Taïwan fut à la fin de la guerre civile chinoise en 1949 le refuge des nationalistes du Kuomintang emmenés par Tchang Kaï-chek et défaits par les communistes, et la base de la "République de Chine", qui se voulait la continuité légitime de la première république chinoise proclamée en 1912 à Nankin.
- "Souveraineté nationale" -
Au fil des décennies, notamment après la levée de l'état d'urgence sur l'île dans les années 1990, une identité taïwanaise distincte est apparue, et beaucoup de Taïwanais ne souhaitent plus de réunification avec Pékin.
Une évolution qui inquiète Pékin, qui voit comme une ligne rouge toute déclaration formelle d'indépendance.
Un haut responsable chinois a du reste très vite réitéré, mercredi, que Pékin n'accepterait jamais une sécession de l'île.

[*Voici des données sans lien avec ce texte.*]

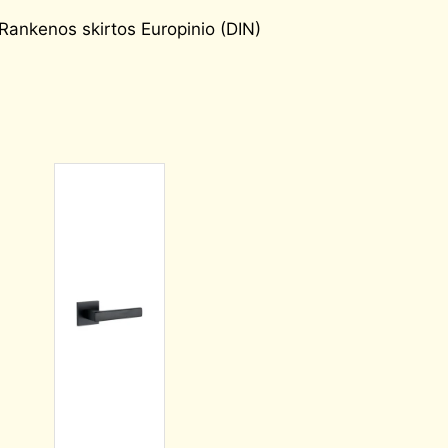
Rankenos skirtos Europinio (DIN)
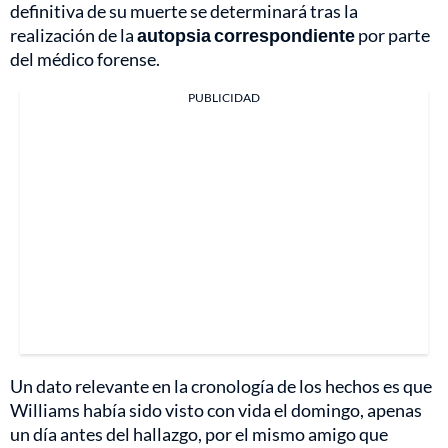
definitiva de su muerte se determinará tras la
realización de la
autopsia correspondiente
por parte
del médico forense.
PUBLICIDAD
Un dato relevante en la cronología de los hechos es que
Williams había sido visto con vida el domingo, apenas
un día antes del hallazgo, por el mismo amigo que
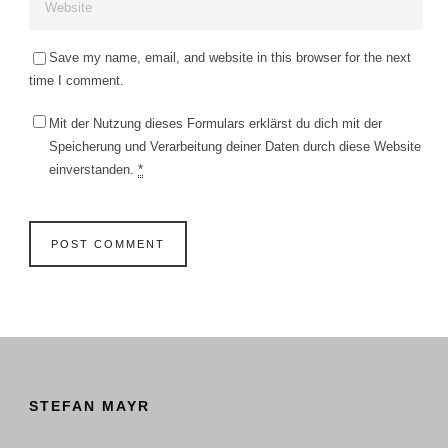
Save my name, email, and website in this browser for the next
time I comment.
Mit der Nutzung dieses Formulars erklärst du dich mit der
Speicherung und Verarbeitung deiner Daten durch diese Website
einverstanden.
*
STEFAN MAYR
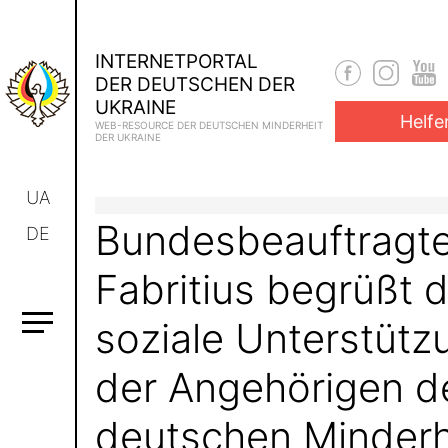
INTERNETPORTAL
DER DEUTSCHEN DER
UKRAINE
Helfe
WEB-RESOURCE DER DEUTSCHEN MINDERHEIT
DER UKRAINE
UA
Bundesbeauftragte
DE
Fabritius begrüßt d
soziale Unterstütz
der Angehörigen d
deutschen Minderh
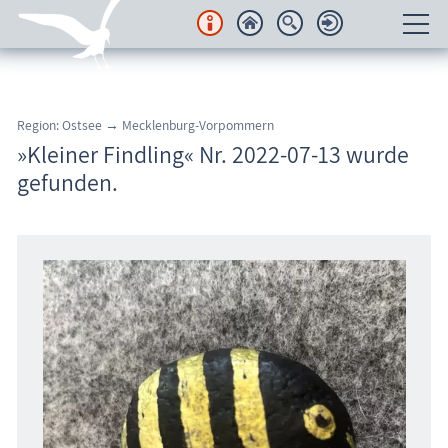
Unterkünfte
Region: Ostsee → Mecklenburg-Vorpommern
Regionales
»Kleiner Findling« Nr. 2022-07-13 wurde
gefunden.
Urlaubsorte
Karten
Freizeit
Wissenswertes
Veranstaltungen
Blog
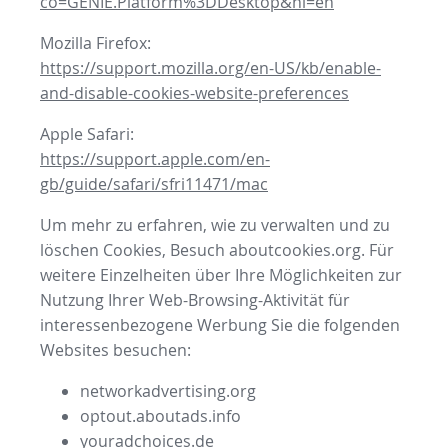
co=GENIE.Platform%3DDesktop&hl=en
Mozilla Firefox:
https://support.mozilla.org/en-US/kb/enable-
and-disable-cookies-website-preferences
Apple Safari:
https://support.apple.com/en-
gb/guide/safari/sfri11471/mac
Um mehr zu erfahren, wie zu verwalten und zu
löschen Cookies, Besuch aboutcookies.org. Für
weitere Einzelheiten über Ihre Möglichkeiten zur
Nutzung Ihrer Web-Browsing-Aktivität für
interessenbezogene Werbung Sie die folgenden
Websites besuchen:
networkadvertising.org
optout.aboutads.info
youradchoices.de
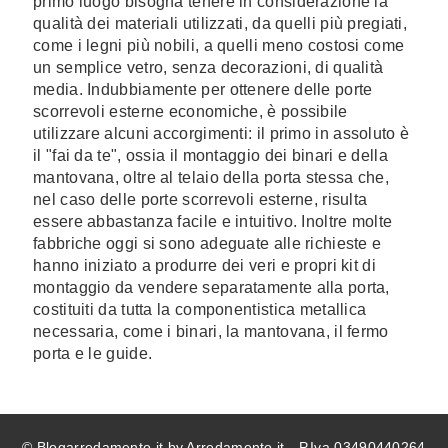
primo luogo bisogna tenere in considerazione la
qualità dei materiali utilizzati, da quelli più pregiati,
come i legni più nobili, a quelli meno costosi come
un semplice vetro, senza decorazioni, di qualità
media. Indubbiamente per ottenere delle porte
scorrevoli esterne economiche, è possibile
utilizzare alcuni accorgimenti: il primo in assoluto è
il "fai da te", ossia il montaggio dei binari e della
mantovana, oltre al telaio della porta stessa che,
nel caso delle porte scorrevoli esterne, risulta
essere abbastanza facile e intuitivo. Inoltre molte
fabbriche oggi si sono adeguate alle richieste e
hanno iniziato a produrre dei veri e propri kit di
montaggio da vendere separatamente alla porta,
costituiti da tutta la componentistica metallica
necessaria, come i binari, la mantovana, il fermo
porta e le guide.
© Blogarredamento.it by Arredamento.it - P.Iva 03490440264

"Nous avons une détermination sans faille, une confiance totale et toutes les capacités de défendre la souveraineté nationale et l'intégrité territoriale", a averti le porte-parole du Bureau des affaires taïwanaises, Ma Xiaoguang.
"Nous ne tolérerons jamais aucune action sécessionniste", a-t-il ajouté, selon des propos rapportés par l'agence de presse officielle Chine nouvelle.

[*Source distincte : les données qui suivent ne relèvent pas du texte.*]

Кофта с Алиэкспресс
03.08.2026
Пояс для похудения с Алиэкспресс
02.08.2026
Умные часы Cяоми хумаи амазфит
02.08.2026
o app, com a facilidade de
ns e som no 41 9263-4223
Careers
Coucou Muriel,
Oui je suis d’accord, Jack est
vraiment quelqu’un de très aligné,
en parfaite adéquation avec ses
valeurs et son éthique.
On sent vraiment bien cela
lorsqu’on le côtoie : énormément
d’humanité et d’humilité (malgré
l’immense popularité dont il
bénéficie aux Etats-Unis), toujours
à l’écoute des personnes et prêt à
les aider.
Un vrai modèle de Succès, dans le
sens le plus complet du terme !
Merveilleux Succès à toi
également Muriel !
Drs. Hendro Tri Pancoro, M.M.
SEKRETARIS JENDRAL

M. Ma a aussi critiqué les ingérences des "forces extérieures", une référence aux Etats-Unis qui, s'ils ont reconnu diplomatiquement la Chine populaire, demeurent un allié militaire de l'île.
Le secrétaire d'Etat américain Mike Pompeo a adressé un message saluant "le courage et la vision" de Mme Tsai, qui a été lu lors de l'investiture.

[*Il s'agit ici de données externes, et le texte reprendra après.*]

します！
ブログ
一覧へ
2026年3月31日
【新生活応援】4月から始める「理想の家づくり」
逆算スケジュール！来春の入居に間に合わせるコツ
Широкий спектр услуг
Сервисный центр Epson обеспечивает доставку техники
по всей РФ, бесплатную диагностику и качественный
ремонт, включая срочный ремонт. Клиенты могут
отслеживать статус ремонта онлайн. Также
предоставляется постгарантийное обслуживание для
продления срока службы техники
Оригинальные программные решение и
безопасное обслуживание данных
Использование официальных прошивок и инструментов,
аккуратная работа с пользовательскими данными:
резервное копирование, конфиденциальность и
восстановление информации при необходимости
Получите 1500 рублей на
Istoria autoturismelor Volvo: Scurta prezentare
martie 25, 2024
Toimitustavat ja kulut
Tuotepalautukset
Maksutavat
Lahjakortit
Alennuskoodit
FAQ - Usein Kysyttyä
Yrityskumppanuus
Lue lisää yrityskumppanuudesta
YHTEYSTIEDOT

Pékin a beau avoir réagi vivement au discours de la présidente, certains estiment que son discours était plutôt conciliant.
"La présidente Tsai a fixé des limites claires ainsi que quelques points non négociables, tout en faisant suffisamment de concessions rhétoriques sur lesquelles Pékin pourrait la retrouver", a estimé J. Michael Cole, du programme des études taïwanaises de l'Université de Nottingham.
"Elle est aussi en train de dire aux Etats-Unis qu'elle ne sera pas le fauteur de trouble", a ajouté Fan Shih-ping, politologue à la National Taiwan Normal University.
Le gouvernement taïwanais a suscité l'admiration de nombreuses capitales pour sa gestion très efficace de l'épidémie de coronavirus. L'île, pourtant très proche du foyer chinois de la pandémie, totalise 400 cas et sept décès.
"Le nom de Taïwan a fait les gros titres dans le monde entier, grâce à l'endiguement efficace de l'épidémie", s'est félicitée Mme Tsai.
Par mesure de précaution sanitaire, les partisans de la présidente avaient été priés de ne pas venir à la cérémonie d'investiture. Et les invités étaient placés sur des chaises séparées de 1,5 mètre.